Cousins is using his increased touches in the block as an opportunity to dominate some of the league’s best defensive big men. In fact, JaVale McGee and DeAndre Jordan had to sit for long stretches after Cousins put them in foul trouble over the first two games.
The fourth-year center’s play has made a strong impression on visiting coaches, as well. “He’s playing great,” Doc Rivers said. “He’s just a monster. He’s huge, number one. He’s skilled, he controls the game. He’s still very emotional, and that’s the only area that he’ll have to grow in, but he will.”
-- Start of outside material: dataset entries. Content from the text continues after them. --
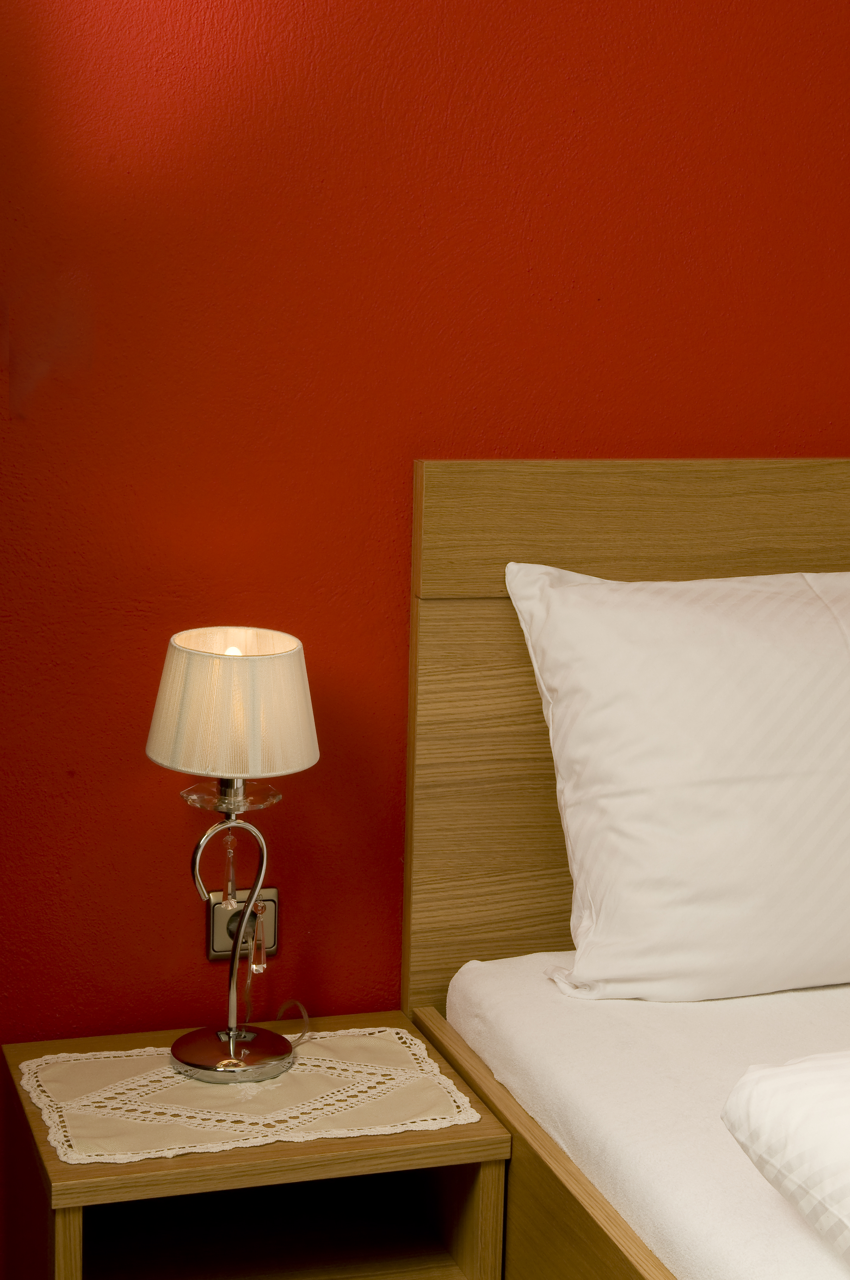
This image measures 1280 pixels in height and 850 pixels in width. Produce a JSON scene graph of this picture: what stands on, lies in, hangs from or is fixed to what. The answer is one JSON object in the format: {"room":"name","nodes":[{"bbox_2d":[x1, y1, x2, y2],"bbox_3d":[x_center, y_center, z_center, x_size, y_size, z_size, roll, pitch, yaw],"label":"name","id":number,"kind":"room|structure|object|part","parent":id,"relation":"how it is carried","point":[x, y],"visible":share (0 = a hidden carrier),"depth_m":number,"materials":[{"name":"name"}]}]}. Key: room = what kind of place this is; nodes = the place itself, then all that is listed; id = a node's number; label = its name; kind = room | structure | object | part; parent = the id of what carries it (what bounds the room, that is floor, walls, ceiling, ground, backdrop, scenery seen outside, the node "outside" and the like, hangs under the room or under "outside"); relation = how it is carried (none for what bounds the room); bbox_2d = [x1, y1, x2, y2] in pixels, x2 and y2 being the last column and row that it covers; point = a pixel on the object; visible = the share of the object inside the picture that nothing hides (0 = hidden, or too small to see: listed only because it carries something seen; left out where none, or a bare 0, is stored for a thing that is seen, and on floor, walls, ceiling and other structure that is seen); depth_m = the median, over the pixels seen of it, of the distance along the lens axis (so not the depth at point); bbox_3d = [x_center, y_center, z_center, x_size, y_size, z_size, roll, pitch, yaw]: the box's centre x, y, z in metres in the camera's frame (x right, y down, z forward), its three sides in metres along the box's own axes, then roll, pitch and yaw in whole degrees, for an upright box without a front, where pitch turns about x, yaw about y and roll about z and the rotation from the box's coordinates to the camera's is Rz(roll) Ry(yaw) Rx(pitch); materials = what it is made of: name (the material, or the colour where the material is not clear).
{"room":"bedroom","nodes":[
{"label":"bedroom","id":0,"kind":"room"},
{"bbox_2d":[0,0,849,1274],"bbox_3d":[0.139,-0.342,2.939,4.047,2.559,0.133,-2,12,-18],"label":"red wall","id":1,"kind":"structure","parent":0,"point":[492,432],"depth_m":2.79,"materials":[{"name":"red paint"}]},
{"bbox_2d":[205,887,279,961],"bbox_3d":[-0.269,0.363,2.862,0.094,0.091,0.016,-2,12,-18],"label":"wall socket","id":2,"kind":"object","parent":1,"relation":"attached to","point":[214,943],"visible":0.58,"depth_m":2.86,"materials":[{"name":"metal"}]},
{"label":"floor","id":3,"kind":"structure","parent":0,"visible":0},
{"bbox_2d":[1,1010,511,1279],"bbox_3d":[-0.257,0.769,2.693,0.522,0.484,0.417,-2,12,-18],"label":"nightstand","id":4,"kind":"object","parent":3,"relation":"on","point":[420,1135],"visible":0.77,"depth_m":2.65,"materials":[{"name":"brown wood"}]},
{"bbox_2d":[16,1022,484,1168],"bbox_3d":[-0.243,0.524,2.630,0.507,0.006,0.321,-2,12,-18],"label":"doily","id":5,"kind":"object","parent":4,"relation":"on","point":[130,1058],"visible":0.85,"depth_m":2.59,"materials":[{"name":"beige fabric"}]},
{"bbox_2d":[144,626,320,1083],"bbox_3d":[-0.264,0.248,2.664,0.203,0.525,0.202,-2,12,-18],"label":"table lamp","id":6,"kind":"object","parent":5,"relation":"on","point":[224,1065],"visible":0.98,"depth_m":2.59,"materials":[{"name":"silver metal"}]},
{"bbox_3d":[-0.271,0.494,2.721,0.151,0.040,0.151,-2,12,-18],"label":"lamp base","id":7,"kind":"part","parent":6,"relation":"part of","materials":[{"name":"silver metal"}]},
{"bbox_2d":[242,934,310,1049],"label":"lamp cord","id":8,"kind":"object","parent":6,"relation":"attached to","point":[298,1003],"visible":0.74,"depth_m":2.83,"materials":[{"name":"plastic"}]},
{"bbox_2d":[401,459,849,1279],"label":"bed","id":9,"kind":"object","parent":3,"relation":"on","point":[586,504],"visible":0.64,"depth_m":2.75,"materials":[{"name":"brown wood"}]},
{"bbox_3d":[0.554,0.230,3.143,1.195,0.988,0.117,-2,12,-18],"label":"headboard","id":10,"kind":"part","parent":9,"relation":"part of","materials":[{"name":"brown wood"}]},
{"bbox_2d":[430,952,849,1276],"bbox_3d":[0.836,0.665,2.192,1.296,0.206,1.797,-2,12,-18],"label":"mattress","id":11,"kind":"object","parent":9,"relation":"on","point":[551,1003],"visible":0.74,"depth_m":2.46,"materials":[{"name":"white fabric"}]},
{"bbox_2d":[505,559,849,1005],"bbox_3d":[0.472,0.160,2.830,0.792,0.514,0.338,-2,12,-18],"label":"pillow","id":12,"kind":"object","parent":11,"relation":"on","point":[638,802],"visible":1,"depth_m":2.68,"materials":[{"name":"white fabric"}]},
{"bbox_2d":[719,1046,849,1274],"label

NBA superstar Chris Paul knows how volatile Cousins can be. On Friday night, he spent the better part of the third quarter baiting the Kings’ big man, attempting to get a rise out of Cousins. The new look Cousins didn’t bite and the attempts to get a reaction by Paul looked forced and obvious.
And gamesmanship didn’t end on the court. Paul refused to even mention the Kings’ starting center in his post-game interview, even when asked direct questions about Cousins. The Clippers got the win, but Cousins looked like the bigger man.
So far Cousins has worked hard to keep his emotions in check. He picked up his first technical of the season in the fourth quarter against the Clippers, but it was for taunting Paul after a big block and not for arguing with the refs. A coach can live with his star player celebrating a huge defensive play.
“He’s emotional,” Rivers said. “But don’t get that mixed up with ‘he’s a bad kid.’ He’s a terrific kid, he just gets emotional and he’ll grow out of that, too.”
There is no question that Cousins is an extremely emotional player and sometimes it’s difficult for him to bring the same effort night in and night out. On Saturday night against the Warriors, we saw the inconsistency that has plagued his game throughout his pro career. As their franchise player, the Kings need Cousins to fight through these types of games.
“DeMarcus has shown that when he comes out and plays with energy and fire and emotion, he is arguably one of the best big men in the NBA,” coach Malone told media following the Kings’ loss to the Warriors. “But as a team, it wasn’t just DeMarcus, I want to make that clear. As a team tonight, our effort was nowhere near where it needs to be.”
But Malone knows that the Sacramento Kings go as far as Cousins can take them. For a team built around a potential All-Star center, they need more than the eight-point, seven-rebound performance that Cousins mustered up on Saturday. They need him to play more than just 18 minutes, and they need more than the lackluster effort he put forth.
It’s only one game in a long season, and Cousins is bound to have a few more like this. Bringing the same level of intensity night in and night out is extremely difficult, but if Cousins wants to call himself the leader of this team, it comes with more than just the accolades of success.
Call this a learning experience. Cousins has put in the work to improve his overall game. He is in great physical shape, and throughout training camp and the early season he has been incredible.
The Kings are 1-2 against three very good opponents. Cousins has shown a snippet of just how good he can be, and expectations are only going to rise from here. He has all of the tools to be an All-Star and an Olympian, but he also has a long way still to go. He has all the talent in the world, but he needs to remember that nothing is more obvious to spot than a lack of effort.